A. multibulbosum ‘Nigrum’ and other white alliums provide structure and beauty to tranquil white or green planting schemes.

The magnificent Mount Everest, which appears best against a dark background to set it off, was one of my favorite combos (mine was a deep green thuja hedge).

Allium sphaerocephalon blooms relatively late, in August, and has a little maroon and green egg-like appearance. Some of it is sandwiched between Stipa tenuissima grass and low-growing, late-flowering Michaelmas daisies. The grass highlighted the delicate mauve hue of the allium flowers, while the daisies served as a great prop for the 70cm allium stems.

Alliums indoors

Few people are aware that alliums may be appreciated indoors just as much. To lessen the oniony scent of a cut flower, add a drop of bleach to the water, or change the water frequently. They shouldn’t need to be rearranged for up to 14 days in order to maintain their appearance. Alliums also produce good dried flowers that keep well indoors for a long time. My acquaintance preserved her vibrant alliums in a hallway vase for three years.

Allium varieties

  • Atropurpureum Allium This Eastern European species, with its reddish-purple, blue-purple, and deep pink blossoms, really values a location in the sun. Plant in groups. Additionally, roses go great with it. 85 cm tall.
  • Gladiator Allium
  • Each enormous flower head is 20 cm in diameter or larger and is filled with numerous tiny florets, each of which is a deep pink or rose-purple. Take a close look at the flowerheads since there is more to notice the closer you look. One of the tallest varieties is this one. and up to 140 cm tall.
  • Mount Everest, Allium
  • This beautiful species grows to a height of about a meter and has balls of 50 or more white, pointed blooms on top. They endure for several months. To make a beautiful backdrop for additional plants, use it at the back of flower borders. 95 cm tall.
  • Ambassador for Allium
  • An beautiful giant, its flower head is made up of small star blossoms and is a vibrant purple color. Early summer brings five weeks of flowering, while late summer brings lovely seed heads. 140 cm or shorter.
  • Purple Allium Sensation
  • among the greatest. A stunning image is created by the 100 or more lavender stars that emerge from the flower stalk’s tip. Discover why this is one of the nicest plants to have in your yard by planting multiple bulbs near to one another. 75 cm tall.
  • sphaerocephalon allium
  • The flower head is packed with several blossoms that change color from green to red or rose-purple.
  • Forelock Allium
  • This type has only recently become accessible. If you look closely, you can almost make out hundreds of small, full-cheeked faces with silvery whiskers and spiky, red and white hair. 60 centimeters in height.
  • Drops of allium green
  • This new variation for 2017 will have you looking twice! From the primary flower head, little florets protrude from the flowers. Don’t wait to place your order if you absolutely must have genuine collectors’ products because it is a brand-new and rare type. 70 cm tall.
  • A. nevskianum Allium
  • Dark pink, deep crimson, or purple wide flower heads that are close to the ground and positioned between two broad leaves. 15 centimeters tall.
  • Silver Spring Allium
  • This allium is a gem and has a strong scent. Six petals and a rich purple center with a jewel-like radiance define its clear white to blush pink blossoms. 70 cm tall.

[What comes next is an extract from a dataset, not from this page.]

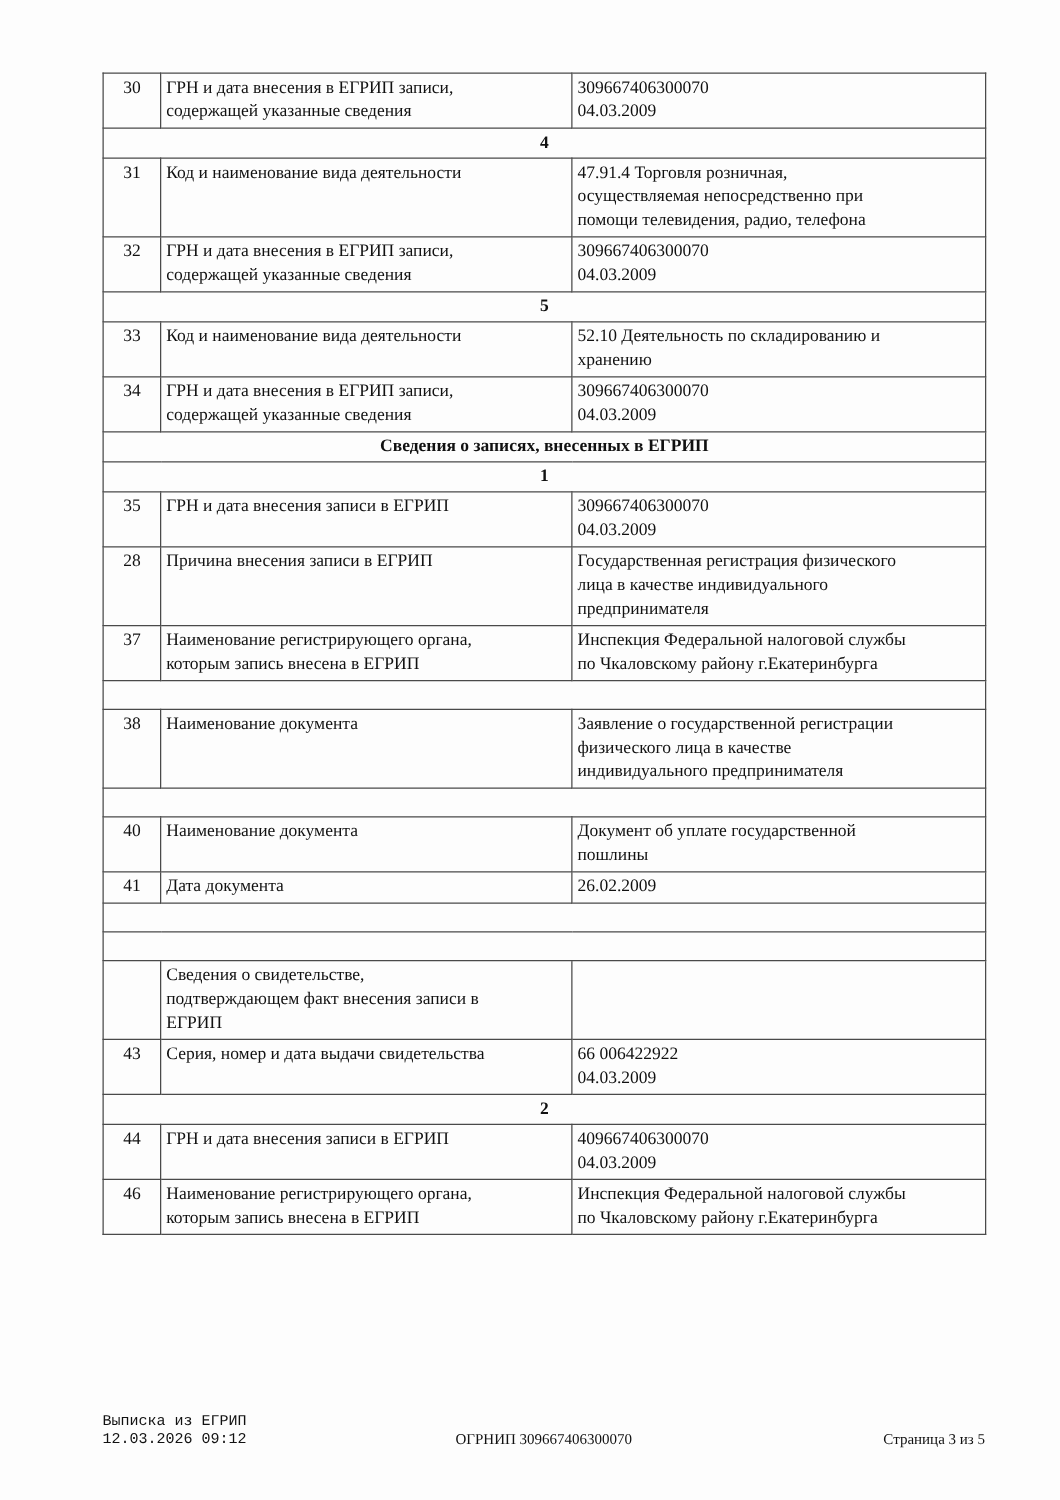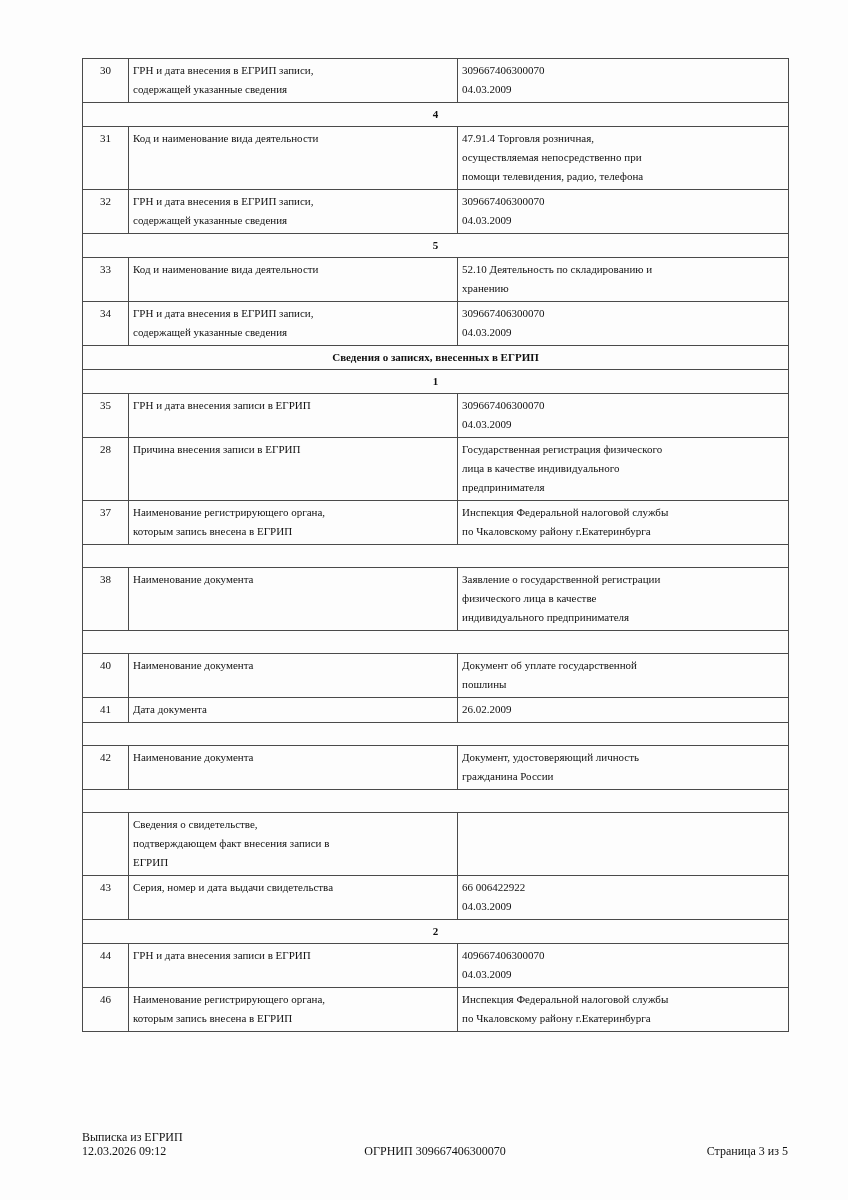"30" table.egrip { font-size: 11px -> 14px }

I hope I have piqued your interest in the lovely ornamental onions. Grow a handful of these magnificent Allium bulbs, and I promise that people will assume you hired a skilled landscape architect!

The Allium Conundrum has a solution: 3) Tulip. According to botany, alliums are a part of the Allioideae plant subfamily, which belongs to the Amaryllidaceae family, which also includes daffodils, crocuses, and many other bulbous plants, such as amaryllis. But tulips belong to a separate plant family, Liliaceae, which also includes lilies, fritillaries, and dog’s tooth violet (erythronium).